Speaker:Dr. Wen-Yu Hua(Amazon machine learning scientist)

  • Event Date: 2020-10-29
  • Speaker:  /  Host:

Topic:Similarity Recommendation based on the Attention Mechanism
 
Speaker:Dr. Wen-Yu Hua(Amazon machine learning scientist) 

Date Time:THU. Oct 29,2020, 11:00 AM - 11:50 AM 
 
Place: 4F-427, Assembly Building I
 

Abstract
 
Item-to-item similarity has been long used for building recommender systems in industrial settings, owing to its interpretability and real-time computational productivity. In this work, we have developed a new embedding representation to the similarity-based recommendation system. The proposed solution enhances the information to both text embedding and image embedding. First of all, we have successfully improved the text embedding in two ways: 1) add item description and bullet points on top of the title along with some key attributes to enlarge the text information; 2) apply topic modeling on the description and bullet points to get key topics and keywords, and compare the performance between Word2Vec model and pre-trained fine-tuned Bidirectional Encoder Representations from Transformers (BERT) model on the text attributes. Moreover, we have tested product image embeddings with different settings and compare the performance with two settings: 1) apply max-pooling on a ResNet50 with triplet loss model to get 205-dimension embeddings; 2) apply PCA on the same ResNet50 model to reduce the dimension. Based on the experiment results with different text and image embeddings, we propose a better solution which outperforms the baseline result [1] with increased 20% precision on a fixed recall (0.05).
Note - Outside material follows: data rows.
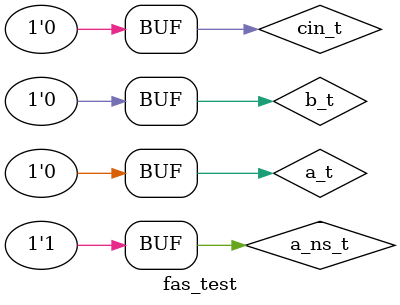
<source format=sv>
module fas_test;

	logic a_t, b_t, cin_t, a_ns_t, cout_t, s_t;
	
	fas f_adder (.a(a_t), .b(b_t), .cin(cin_t), .a_ns(a_ns_t), .cout(cout_t), .s(s_t));
	
	initial begin
	
	a_t = 0;
	b_t = 0;
	cin_t = 0;
	a_ns_t = 1;
	
	#40
	a_t = 1;
	b_t = 0;
	cin_t = 0;
	a_ns_t = 1;
	
	#40
	a_t = 0;
	b_t = 0;
	cin_t = 0;
	a_ns_t = 1;
	

	end

endmodule

</source>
The contribution of this work includes 1) the most comprehensive ASIN catalog information to the text model is used; 2) the best combination of text and image embedding is found. The result shows smaller distance in terms of k-nearest neighbors (KNN) Euclidean measurement and significant precision increased on a down-stream click and purchase task; 3) this framework is not limited to a specific use case, and can be easily adapted to different product categories and marketplaces.